The first version of the game was developed for the Commodore 64 in 1985; it was not published for another four years. The original working title of SimCity was Micropolis. The game was unusual in that it could neither be won nor lost; as a result, game publishers did not believe it was possible to market and sell such a game successfully. Brøderbund declined to publish the title when Wright proposed it, and he pitched it to a range of major game publishers without success. Finally, Braun, founder of the tiny software company Maxis, agreed to publish SimCity as one of two initial games for the company.
Wright and Braun returned to Brøderbund to formally clear the rights to the game in 1988, when SimCity was near completion. After Brøderbund executives Gary Carlston and Don Daglow saw SimCity, they signed Maxis to a distribution deal for both of its initial games. With that, four years after initial development, SimCity was released for the Amiga and Macintosh platforms, followed by the IBM PC and Commodore 64 later in 1989.
Reception
SimCity was a financial success, selling one million copies by late 1992. In the United States, it was the ninth best-selling computer game from 1993 to 1999, with another 830,000 units sold. It was critically acclaimed and received significant recognition within a year after its initial release.

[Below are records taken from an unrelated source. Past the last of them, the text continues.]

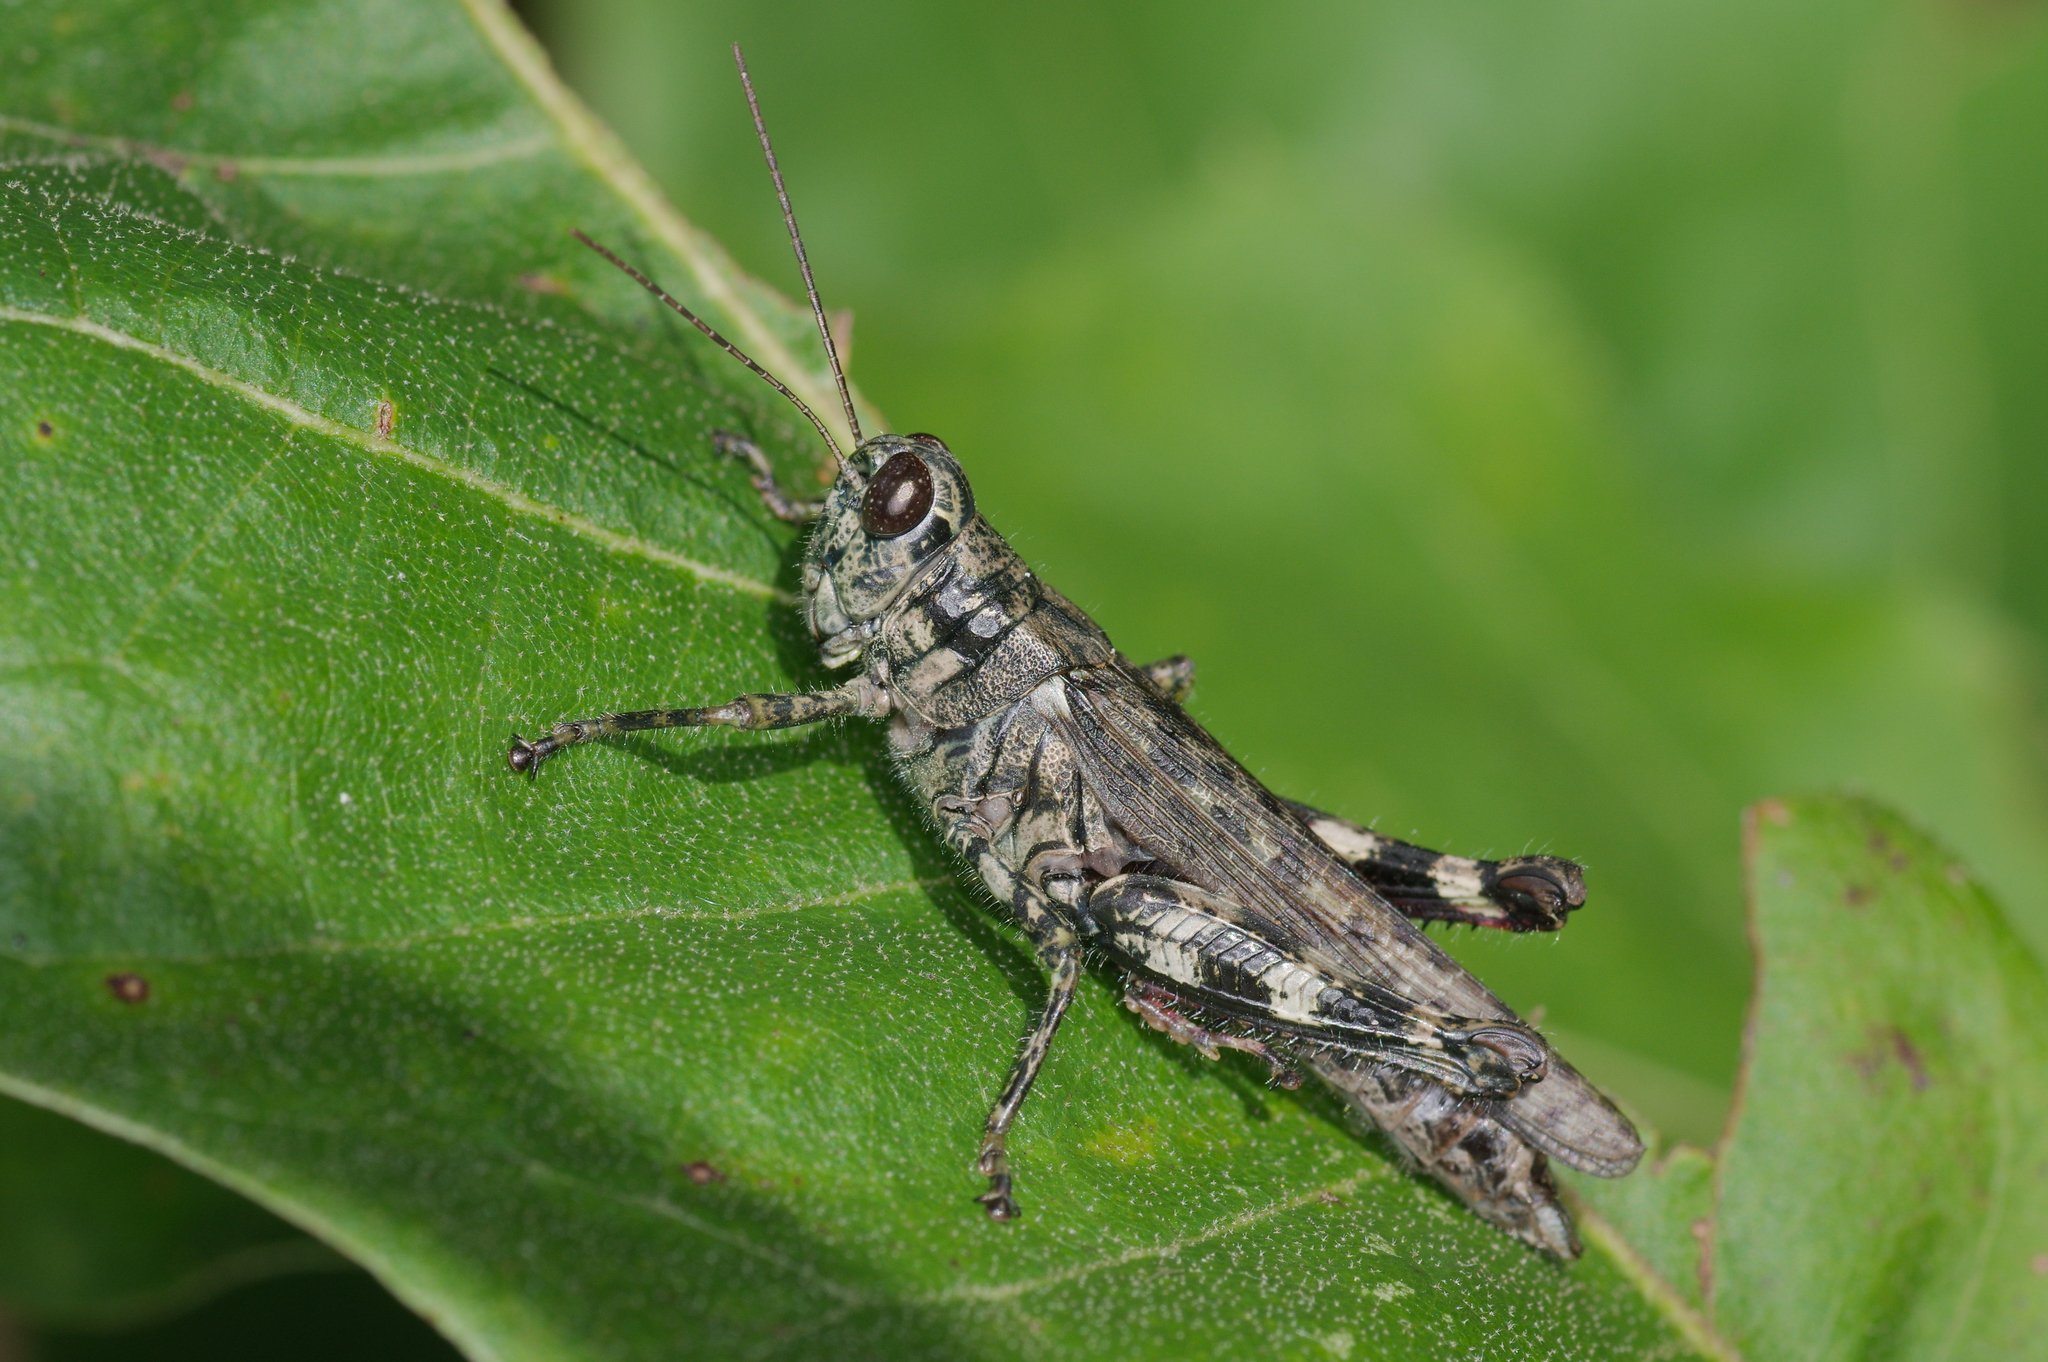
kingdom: Animalia
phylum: Arthropoda
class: Insecta
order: Orthoptera
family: Acrididae
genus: Melanoplus
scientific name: Melanoplus punctulatus
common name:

In addition, SimCity won the Origins Award for "Best Military or Strategy Computer Game" of 1989 in 1990, was named to Computer Gaming World's Hall of Fame for games readers highly rated over time, and the multiplayer X11 version of the game was also nominated in 1992 as the Best Product of the Year in Unix World. Macworld named the Macintosh version of SimCity the Best Simulation Game of 1989, putting it into the Macintosh Game Hall of Fame. Macworld, in their review, praised its graphics as well as its strategic gameplay, calling it "A challenging, dynamic game, realistic and unpredictable", and notes how "as the population grows the city's sic needs change." SimCity was named #4 "Ten Greatest PC Game Ever" by PC World in 2009. It was named one of the sixteen most influential games in history at Telespiele, a German technology and games trade show, in 2007. Sid Meier in 2008 named SimCity as one of the three most important innovations in videogame history, as it led to other games that encouraged players to create, not destroy. It was named #11 on IGN's 2009 "Top 25 PC Games of All Time" list. In 1996, Computer Gaming World declared SimCity the 6th-best computer game ever released.
Entertainment Weekly gave the game an B+.
In 1991, PC Format named SimCity one of the 50 best computer games ever. The editors called it "a town planner's dream".
The University of Southern California and University of Arizona used SimCity in urban planning and political science classes. In 1990 The Providence Journal invited five candidates for Mayor of Providence, Rhode Island to manage a SimCity town resembling the city; former mayor Buddy Cianci, who was the most successful, won election that year. Chuck Moss of The Detroit News found that Godzilla attacking the city in the 1972 Detroit scenario caused less destruction than the mayoralty of Coleman Young.